İnsanlara mutluluk dağıtmaktı amacım;satmak değil,karşılık beklemeden vermek,paylaşmak...
Hatta böyle günlerimde;
geceleri -mağaza kapandıktan sonra- beyaz eşya mağazası önüne gelen,
yere bir döşek serip köpekleriyle birlikte üzerine uzanıp,
sevgilisi yerine battaniyeye sarılan,
vitrinden televizyon izleyen adamı düşünür hüzünlenirdim.
Onun için bir şey yapmak ister ve anneme hep:
"İlk röportajımı o adamla yapacağım." derdim.
Ben onunla iletişime geçmekte doğru yol ne acaba diye düşünürken bir şey gitti ruhumdan..
Mutluluğumdu giden..
Şimdi kendimi daha şanssız görüyorum o adamdan..
Belki de o daha mutlu sigara dumanı altında hayatı tükenen ve buna engel olamayan bu çocuktan..
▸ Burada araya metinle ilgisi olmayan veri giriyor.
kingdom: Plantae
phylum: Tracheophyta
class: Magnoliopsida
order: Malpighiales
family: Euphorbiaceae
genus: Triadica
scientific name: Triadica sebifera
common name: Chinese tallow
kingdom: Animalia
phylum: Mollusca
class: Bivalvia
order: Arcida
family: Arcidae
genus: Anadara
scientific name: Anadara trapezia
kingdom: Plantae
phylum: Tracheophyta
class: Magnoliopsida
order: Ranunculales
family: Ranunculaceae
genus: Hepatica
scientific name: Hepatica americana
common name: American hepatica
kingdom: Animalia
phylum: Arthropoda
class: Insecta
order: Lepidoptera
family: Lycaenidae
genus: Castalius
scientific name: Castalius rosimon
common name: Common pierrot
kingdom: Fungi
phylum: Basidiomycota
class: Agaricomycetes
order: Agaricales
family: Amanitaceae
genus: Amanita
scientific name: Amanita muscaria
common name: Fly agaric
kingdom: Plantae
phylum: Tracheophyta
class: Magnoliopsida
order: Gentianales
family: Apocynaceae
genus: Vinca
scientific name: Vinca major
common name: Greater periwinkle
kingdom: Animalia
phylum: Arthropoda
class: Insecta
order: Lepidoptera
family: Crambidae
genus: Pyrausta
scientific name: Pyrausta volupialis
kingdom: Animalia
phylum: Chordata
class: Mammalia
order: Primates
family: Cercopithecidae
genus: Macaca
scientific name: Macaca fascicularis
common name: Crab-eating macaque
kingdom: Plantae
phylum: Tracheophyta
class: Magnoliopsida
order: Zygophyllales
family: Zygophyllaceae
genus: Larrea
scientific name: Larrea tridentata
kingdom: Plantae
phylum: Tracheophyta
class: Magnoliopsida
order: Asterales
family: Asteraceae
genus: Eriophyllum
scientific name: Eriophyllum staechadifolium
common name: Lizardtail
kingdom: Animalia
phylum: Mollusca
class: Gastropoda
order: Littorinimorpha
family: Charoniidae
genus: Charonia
Mutluluğum..Huzurum..Gitti evet..
Uzun zamandır uğramıyor dünyama..
O yokken acıların en sertlerini göğüslemekten başka,
çare kalmıyor ki bana...
Günün notu:Fotoğrafaki adamın "orada olan adam"la alakası yoktur.O kişiyle en kısa sürede -mutluluğum gelse de gelmese de- konuşup,hikayesini buraya taşıyacağım.En azından bir adı olmalı..
Günün Tavsiyesi:Mutlu değilseniz ve sebep aileniz ya da ailenizdeki kişilerden bir veya birkaçıysa imkanınız varsa ya ayrı eve çıkın ya da aileninizi değiştirin.Bakın ben ikisini de yapamıyorum ne hale geldim..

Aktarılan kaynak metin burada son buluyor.